El sismo de 7,1 en la escala de Richter, con epicentro en Acapulco, que hizo temblar este martes a la Ciudad de México trajo el recuerdo de dos antecedentes negros que registra el país en este mismo mes. Primero, un terremoto de 8,2 en Oaxaca y Chiapas, el 7 de septiembre, con 100 fallecidos, pero luego otro el 19 de septiembre, en Puebla, que tuvo un pico 7,1 y provocó la muerte de 369 personas.

El sismo Oaxaca y Chiapas, con tsunami incluido, afectó a cientos de comunidades en ambas localidades y también al distrito de Tabasco. Según los datos oficiales, se reportaron 100 fallecidos entre las tres ciudades. Pese a que no tuvo el impacto más grande, se trata del terremoto de mayor magnitud desde el ocurrido en 1932 en Jalisco-Colima.

Un sismo de 7,1 con epicentro en Acapulco hizo temblar a Ciudad de México

Sin embargo, en la ciudadanía quedó grabado el desastre dejado por el sismo en Puebla el 19 de septiembre del mismo año. De acuerdo al Servicio Sismológico Nacional, el epicentro se localizó a 12 kilómetros al sureste de Axochiapan. Con casi 400 muertes, la Ciudad de México fue donde se registraron la mayor cantidad de víctimas fatales, en parte por la densidad de población y la estructura del subsuelo que amplifica las ondas.

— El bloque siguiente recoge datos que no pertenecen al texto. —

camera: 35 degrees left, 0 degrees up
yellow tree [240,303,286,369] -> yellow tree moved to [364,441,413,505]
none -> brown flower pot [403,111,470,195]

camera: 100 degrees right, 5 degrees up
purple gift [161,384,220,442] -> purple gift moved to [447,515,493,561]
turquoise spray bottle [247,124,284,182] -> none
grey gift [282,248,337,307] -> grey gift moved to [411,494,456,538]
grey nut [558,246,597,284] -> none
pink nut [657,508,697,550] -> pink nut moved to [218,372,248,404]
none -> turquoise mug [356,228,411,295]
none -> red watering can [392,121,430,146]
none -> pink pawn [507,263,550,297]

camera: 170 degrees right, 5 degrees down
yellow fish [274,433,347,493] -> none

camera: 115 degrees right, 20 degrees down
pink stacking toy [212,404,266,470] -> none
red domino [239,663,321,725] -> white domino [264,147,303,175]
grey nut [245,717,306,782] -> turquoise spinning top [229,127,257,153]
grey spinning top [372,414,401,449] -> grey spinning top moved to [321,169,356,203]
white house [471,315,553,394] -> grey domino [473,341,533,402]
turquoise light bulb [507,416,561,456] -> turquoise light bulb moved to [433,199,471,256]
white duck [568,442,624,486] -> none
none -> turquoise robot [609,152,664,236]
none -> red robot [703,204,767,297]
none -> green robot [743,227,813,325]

Si bien la ciudad contaba con una alerta sísmica, no sonó en forma de prevención por primera vez. Las personas pudieron escucharla once segundos después del inicio del sismo, dada la cercanía del distrito con el epicentro, separados por una distancia de más de 120 kilómetros.

Según firmas independientes, el terremoto de Puebla provocó pérdidas de entre 4 mil y 8 mil millones de dólares. Asimismo, junto con el Chiapas, ambos ocasionaron la destrucción que 150 mil viviendas fueran dañadas y que 250 mil personas perdieran sus hogares, según las estimaciones del Gobierno.